I have a suspicion, though, that if we wanted to start a family, it would be better to at least temporarily switch to my husband’s more traditional health plan for the pregnancy and first year of child care. His open enrollment will come around August, so I’ll run the numbers again at that time and we’ll see if it’s worth pursuing.
Feedback from Roger Wohlner, CFP
Regarding your employment situation, I concur that it is time to look for another position, especially given your boss’s comments. I suspect that if your employer needed to downsize, you would be near the top of the list. Further, if the position is not to your liking (which is what I gathered from your comments), I’d offer the same observation I’ve given to my kids: “It really stinks to go to a job you don’t like everyday.” I get the money part, but at some point if you aren’t happy it will be reflected in your performance, consciously or not.
I also agree on the life insurance, but should you decide to start a family, certainly buy coverage for your husband, and for yourself as well (if you plan to continue your career). You should look at a minimum of $1 million in term life on each of you. The only argument for buying it now is to make sure you are covered in the event of any future health issues which might prevent you from getting a policy — or at least a decent rate on your coverage.

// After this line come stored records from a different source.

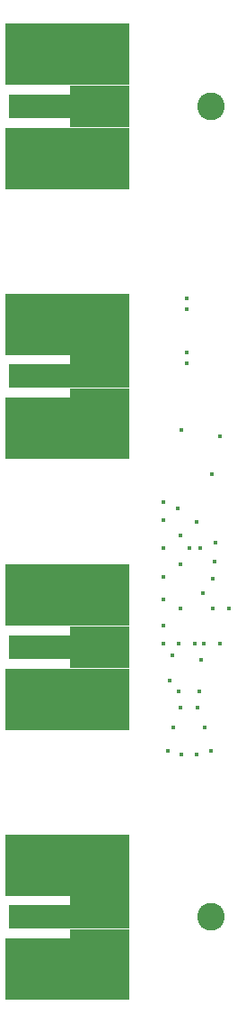
<source format=gbr>
%TF.GenerationSoftware,KiCad,Pcbnew,(6.0.4)*%
%TF.CreationDate,2023-05-09T11:07:54+09:00*%
%TF.ProjectId,Antenna,416e7465-6e6e-4612-9e6b-696361645f70,rev?*%
%TF.SameCoordinates,Original*%
%TF.FileFunction,Copper,L4,Bot*%
%TF.FilePolarity,Positive*%
%FSLAX46Y46*%
G04 Gerber Fmt 4.6, Leading zero omitted, Abs format (unit mm)*
G04 Created by KiCad (PCBNEW (6.0.4)) date 2023-05-09 11:07:54*
%MOMM*%
%LPD*%
G01*
G04 APERTURE LIST*
G04 Aperture macros list*
%AMFreePoly0*
4,1,5,2.875000,-5.850000,-2.875000,-5.850000,-2.875000,5.850000,2.875000,5.850000,2.875000,-5.850000,2.875000,-5.850000,$1*%
G04 Aperture macros list end*
%TA.AperFunction,ComponentPad*%
%ADD10C,2.600000*%
%TD*%
%TA.AperFunction,SMDPad,CuDef*%
%ADD11FreePoly0,90.000000*%
%TD*%
%TA.AperFunction,SMDPad,CuDef*%
%ADD12R,11.700000X5.750000*%
%TD*%
%TA.AperFunction,SMDPad,CuDef*%
%ADD13R,5.700000X0.900000*%
%TD*%
%TA.AperFunction,SMDPad,CuDef*%
%ADD14R,11.360000X2.200000*%
%TD*%
%TA.AperFunction,ViaPad*%
%ADD15C,0.450000*%
%TD*%
G04 APERTURE END LIST*
D10*
%TO.P,H2,1,1*%
%TO.N,GND*%
X134075000Y-53850000D03*
%TD*%
%TO.P,H1,1,1*%
%TO.N,GND*%
X134075000Y-130000000D03*
%TD*%
D11*
%TO.P,AE1,1,A*%
%TO.N,/receiver/RX*%
X120601651Y-125125000D03*
D12*
X120601651Y-109525000D03*
D13*
X123601651Y-103100000D03*
X123601651Y-77650000D03*
X123601651Y-131550000D03*
D14*
X120771651Y-104650000D03*
X120771651Y-130000000D03*
D13*
X123601651Y-106200000D03*
D14*
X120771651Y-79200000D03*
D11*
X120601651Y-58725000D03*
D12*
X120601651Y-84075000D03*
D14*
X120771651Y-53850000D03*
D13*
X123601651Y-55400000D03*
X123601651Y-80750000D03*
X123601651Y-128450000D03*
D12*
X120601651Y-99775000D03*
D13*
X123601651Y-52300000D03*
D12*
X120601651Y-74325000D03*
X120601651Y-134875000D03*
X120601651Y-48975000D03*
%TD*%
D15*
%TO.N,GND*%
X131851400Y-76978400D03*
X131851400Y-78003400D03*
X129600000Y-100200000D03*
X130075000Y-114375000D03*
X133550000Y-112175000D03*
X134475000Y-96600000D03*
X131075000Y-104300000D03*
X129600000Y-102650000D03*
X134925000Y-84800000D03*
X133392500Y-99557500D03*
X133100000Y-95300000D03*
X134325000Y-98225000D03*
X131350000Y-114750000D03*
X133430000Y-104320000D03*
X129600000Y-98025000D03*
X131850000Y-72925000D03*
X131275000Y-110300000D03*
X131000000Y-91600000D03*
X135825000Y-101000000D03*
X132575000Y-104300000D03*
X129600000Y-104300000D03*
X131325000Y-84250000D03*
X132050000Y-95300000D03*
X129600000Y-95325000D03*
X132800000Y-114750000D03*
X130600000Y-112175000D03*
X131250000Y-101000000D03*
X131100000Y-108775000D03*
X134525000Y-94825000D03*
X134925000Y-104300000D03*
X131850000Y-71900000D03*
X132875000Y-110300000D03*
X134275000Y-101000000D03*
X129600000Y-92675000D03*
X131250000Y-94150000D03*
X133050000Y-108775000D03*
X134075000Y-114375000D03*
X129625000Y-91000000D03*
X132750000Y-92900000D03*
X131250000Y-96850000D03*
%TO.N,/receiver/RX*%
X123300000Y-104650000D03*
X123300000Y-79200000D03*
X123300000Y-130000000D03*
X123300000Y-53850000D03*
%TO.N,/5VA*%
X130200000Y-107825000D03*
X133225000Y-105875000D03*
%TO.N,/~EN1*%
X130450000Y-105375000D03*
X134175000Y-88425000D03*
%TD*%
M02*

</source>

I didn’t notice any mention of disability insurance. At this stage of life, disability is probably more important than life insurance. This is “lifestyle insurance,” and you should both take as much as you can get at work.
Feedback from Luke Landes
Congratulations on your biggest net worth jump since you began tracking! Whether it’s due to the stock market, a tax refund, or day-to-day choices, it’s still a nice accomplishment.
I understand your frustration in your job. I can’t speak to the culture in your company specifically, but when raises and bonuses are on the line, suddenly middle management is more critical of employees’ performance. It’s worth exploring your options to find a job that’s more satisfying.
The fact that you’re thinking ahead regarding your health insurance coverage as you plan your major life decisions — specifically, starting a family — is a great sign for your future financial stability.
Published or updated March 29, 2014.